SCHEV ANNOUNCES RECOMMENDATIONS FOR GENERAL FUND ALLOCATIONS

Based on a performance-funding model adopted by the State Council of Higher Education at its May 1999 meeting and under new guidelines recommended by the council at its meeting at Virginia Military Institute Tuesday, Virginia's institutions of higher education would receive future General Fund allocations based on a block grant approach with four major components: (1) initial assessment of base budget adequacy; (2) deregulation and accountability; (3) technical adjustments; and (4) inflationary growth.

Well before the council announced its controversial budget recommendations in Lexington, members of the General Assembly had openly criticized SCHEV's plan to revamp the state's historical budgetary process into a block grant system. The new system would eventually tie increases to the funding of institutions of higher education to the overall academic performance of their students. While this plan holds little weight with key legislators, it remains to be seen if Gov. Gilmore will support the block funding concept.

Under this plan over the next biennium, Old Dominion University would receive a base operating adjustment in 2000-2001 of $7,645,901 and in 2001-2002 of $9,792,479 for a total of $17,438,380 for the biennium.

Maintenance Reserve recommendations for Old Dominion represented only 1.4 percent of the total allocated for all institutions at $1,778,895.

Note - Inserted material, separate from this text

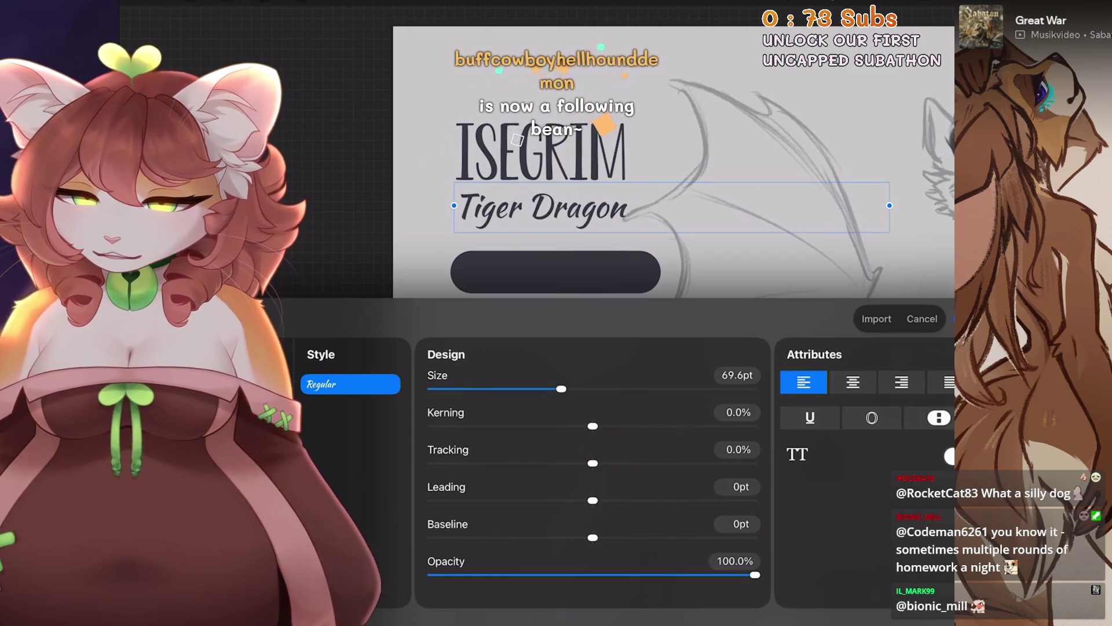
{"action": "left_click", "coordinate": [174, 475]}
{"action": "left_click", "coordinate": [173, 510]}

The council recommended an increase of $2,641,707 for each year of the biennium in financial aid for the university. This increase is intended to ensure that at least 50 percent of student financial need is being met by grants and scholarships and 100 percent of "True Need" is met by reasonable need-based self-help.

SCHEV recommended the following Old Dominion University capital projects as "Priority One" in its "Capital Outlay Wish List":
Engineering and Computational Sciences Building -- $19,000,000 (GF);
Tri-Cities Higher Education Center -- $3,250,000 (GF), $5,570,000 (NGF);
Technology Building renovation -- $10,319,000 (GF);
Batten Arts and Letters Building renovation -- $10,807,000(GF);
Chemistry Building renovation -- $1,465,000 (GF);
Asbestos and lead paint abatement -- $4,490,000 (GF);
Land acquisition - Hampton Boulevard -- $2,000,000 (NGF);
Elkhorn Avenue property acquisition -- $408,400 (NGF);
Parking Improvements -- $1,013,600 (NGF); and
43rd Street improvements -- $903,000 (GF).

Gov. Gilmore will unveil his 2000-2002 budget in mid-December.